----- Given data -----
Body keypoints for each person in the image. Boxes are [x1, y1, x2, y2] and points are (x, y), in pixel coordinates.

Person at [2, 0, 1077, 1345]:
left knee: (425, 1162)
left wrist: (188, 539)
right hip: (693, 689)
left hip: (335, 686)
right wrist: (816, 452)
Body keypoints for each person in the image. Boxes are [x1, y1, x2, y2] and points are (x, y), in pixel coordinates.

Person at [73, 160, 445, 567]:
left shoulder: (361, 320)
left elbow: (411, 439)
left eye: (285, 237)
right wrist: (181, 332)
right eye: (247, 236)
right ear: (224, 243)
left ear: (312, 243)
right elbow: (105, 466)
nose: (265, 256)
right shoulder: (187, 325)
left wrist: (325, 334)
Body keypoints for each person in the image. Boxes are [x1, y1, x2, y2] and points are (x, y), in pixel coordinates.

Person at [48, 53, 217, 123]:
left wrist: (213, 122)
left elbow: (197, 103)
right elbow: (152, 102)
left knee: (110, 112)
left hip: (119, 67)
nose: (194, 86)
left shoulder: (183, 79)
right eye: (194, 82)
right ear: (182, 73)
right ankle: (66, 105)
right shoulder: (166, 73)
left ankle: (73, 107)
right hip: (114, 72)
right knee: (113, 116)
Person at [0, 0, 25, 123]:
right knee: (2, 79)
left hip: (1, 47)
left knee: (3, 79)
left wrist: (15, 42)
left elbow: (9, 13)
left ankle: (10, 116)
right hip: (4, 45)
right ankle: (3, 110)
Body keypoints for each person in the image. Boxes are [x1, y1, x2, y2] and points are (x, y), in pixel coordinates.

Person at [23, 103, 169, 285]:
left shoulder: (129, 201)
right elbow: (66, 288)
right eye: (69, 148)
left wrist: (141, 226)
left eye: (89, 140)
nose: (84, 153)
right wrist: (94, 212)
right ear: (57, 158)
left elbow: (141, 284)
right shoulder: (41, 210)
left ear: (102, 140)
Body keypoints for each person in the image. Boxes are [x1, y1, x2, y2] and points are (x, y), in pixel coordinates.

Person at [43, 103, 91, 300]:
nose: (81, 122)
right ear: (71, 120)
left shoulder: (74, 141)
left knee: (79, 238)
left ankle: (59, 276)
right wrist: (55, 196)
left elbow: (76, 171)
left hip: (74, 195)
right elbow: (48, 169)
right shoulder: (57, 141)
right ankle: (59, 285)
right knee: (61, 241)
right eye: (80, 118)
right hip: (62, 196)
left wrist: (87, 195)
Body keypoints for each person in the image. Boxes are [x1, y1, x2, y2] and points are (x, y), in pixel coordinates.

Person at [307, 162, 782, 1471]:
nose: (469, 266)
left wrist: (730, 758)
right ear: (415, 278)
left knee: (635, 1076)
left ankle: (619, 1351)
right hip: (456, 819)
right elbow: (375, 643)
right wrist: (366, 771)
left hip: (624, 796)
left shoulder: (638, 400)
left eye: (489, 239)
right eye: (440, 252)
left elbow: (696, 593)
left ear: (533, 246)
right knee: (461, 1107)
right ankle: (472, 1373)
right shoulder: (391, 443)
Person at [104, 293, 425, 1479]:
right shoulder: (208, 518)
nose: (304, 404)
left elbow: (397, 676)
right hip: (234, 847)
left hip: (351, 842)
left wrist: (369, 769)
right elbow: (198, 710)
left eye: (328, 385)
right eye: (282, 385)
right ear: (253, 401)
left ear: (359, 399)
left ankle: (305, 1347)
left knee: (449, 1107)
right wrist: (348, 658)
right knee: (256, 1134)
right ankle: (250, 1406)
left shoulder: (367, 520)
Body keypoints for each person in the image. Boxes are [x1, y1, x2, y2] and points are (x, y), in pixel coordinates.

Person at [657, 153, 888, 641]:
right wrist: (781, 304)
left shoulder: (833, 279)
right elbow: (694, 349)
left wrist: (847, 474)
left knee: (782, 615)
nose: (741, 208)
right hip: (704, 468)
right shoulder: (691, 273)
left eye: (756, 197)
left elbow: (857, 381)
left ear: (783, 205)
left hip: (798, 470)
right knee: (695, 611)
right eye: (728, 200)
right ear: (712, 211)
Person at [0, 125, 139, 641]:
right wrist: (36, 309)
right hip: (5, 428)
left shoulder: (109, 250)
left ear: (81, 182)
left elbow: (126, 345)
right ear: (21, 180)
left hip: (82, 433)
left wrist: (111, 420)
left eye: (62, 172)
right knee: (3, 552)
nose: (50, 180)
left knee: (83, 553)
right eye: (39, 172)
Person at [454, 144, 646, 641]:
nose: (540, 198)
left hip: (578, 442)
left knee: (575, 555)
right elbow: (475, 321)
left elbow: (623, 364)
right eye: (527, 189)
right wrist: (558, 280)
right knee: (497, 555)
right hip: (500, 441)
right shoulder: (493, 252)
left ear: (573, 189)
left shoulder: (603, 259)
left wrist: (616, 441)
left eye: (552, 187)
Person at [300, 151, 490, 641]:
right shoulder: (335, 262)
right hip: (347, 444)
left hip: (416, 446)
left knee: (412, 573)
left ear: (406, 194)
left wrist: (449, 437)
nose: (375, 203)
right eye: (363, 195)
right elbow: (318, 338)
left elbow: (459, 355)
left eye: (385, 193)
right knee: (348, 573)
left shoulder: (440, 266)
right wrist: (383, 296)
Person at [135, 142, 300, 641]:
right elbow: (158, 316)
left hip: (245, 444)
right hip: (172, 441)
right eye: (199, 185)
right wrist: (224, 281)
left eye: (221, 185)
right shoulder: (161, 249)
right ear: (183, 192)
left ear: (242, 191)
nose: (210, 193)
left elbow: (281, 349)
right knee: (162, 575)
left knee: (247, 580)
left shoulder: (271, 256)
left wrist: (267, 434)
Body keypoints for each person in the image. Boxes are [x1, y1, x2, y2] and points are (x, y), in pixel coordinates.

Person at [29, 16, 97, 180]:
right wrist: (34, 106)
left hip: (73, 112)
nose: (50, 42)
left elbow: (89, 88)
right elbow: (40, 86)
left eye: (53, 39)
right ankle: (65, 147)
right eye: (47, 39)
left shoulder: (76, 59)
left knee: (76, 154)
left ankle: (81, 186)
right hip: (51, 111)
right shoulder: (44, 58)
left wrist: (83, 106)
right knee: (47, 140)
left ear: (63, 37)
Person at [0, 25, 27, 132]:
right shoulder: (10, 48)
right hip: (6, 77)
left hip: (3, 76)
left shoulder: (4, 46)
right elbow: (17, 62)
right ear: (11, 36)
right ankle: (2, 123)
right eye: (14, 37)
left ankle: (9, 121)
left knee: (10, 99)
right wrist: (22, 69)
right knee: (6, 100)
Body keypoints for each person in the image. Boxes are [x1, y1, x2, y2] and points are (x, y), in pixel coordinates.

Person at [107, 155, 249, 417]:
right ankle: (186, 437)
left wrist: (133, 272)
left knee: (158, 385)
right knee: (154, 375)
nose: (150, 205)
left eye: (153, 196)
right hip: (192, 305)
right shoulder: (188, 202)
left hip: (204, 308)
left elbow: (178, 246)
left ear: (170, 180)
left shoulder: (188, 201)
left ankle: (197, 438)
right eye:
-----
Work instruction: Your output should be the listing's lines, exact and complete, from its first line to the line that contains "nose: (84, 153)", inclusive.

Response box:
Body keypoints for each person in the image. Boxes are [x1, y1, x2, y2] and points are (x, y), in pixel coordinates.

Person at [2, 0, 1077, 1345]:
left knee: (425, 1162)
left wrist: (188, 539)
right hip: (693, 689)
left hip: (335, 686)
right wrist: (816, 452)
Body keypoints for each person in the image. Boxes are [x1, y1, x2, y2] and points are (x, y), in pixel coordinates.

Person at [73, 160, 445, 567]:
left shoulder: (361, 320)
left elbow: (411, 439)
left eye: (285, 237)
right wrist: (181, 332)
right eye: (247, 236)
right ear: (224, 243)
left ear: (312, 243)
right elbow: (105, 466)
nose: (265, 256)
right shoulder: (187, 325)
left wrist: (325, 334)
Body keypoints for each person in the image. Boxes are [x1, y1, x2, y2] and points are (x, y), in pixel coordinates.

Person at [48, 53, 217, 123]:
left wrist: (213, 122)
left elbow: (197, 103)
right elbow: (152, 102)
left knee: (110, 112)
left hip: (119, 67)
nose: (194, 86)
left shoulder: (183, 79)
right eye: (194, 82)
right ear: (182, 73)
right ankle: (66, 105)
right shoulder: (166, 73)
left ankle: (73, 107)
right hip: (114, 72)
right knee: (113, 116)
Person at [0, 0, 25, 123]:
right knee: (2, 79)
left hip: (1, 47)
left knee: (3, 79)
left wrist: (15, 42)
left elbow: (9, 13)
left ankle: (10, 116)
right hip: (4, 45)
right ankle: (3, 110)
Body keypoints for each person in the image. Boxes are [x1, y1, x2, y2] and points are (x, y), in pixel coordinates.

Person at [23, 103, 169, 285]:
left shoulder: (129, 201)
right elbow: (66, 288)
right eye: (69, 148)
left wrist: (141, 226)
left eye: (89, 140)
nose: (84, 153)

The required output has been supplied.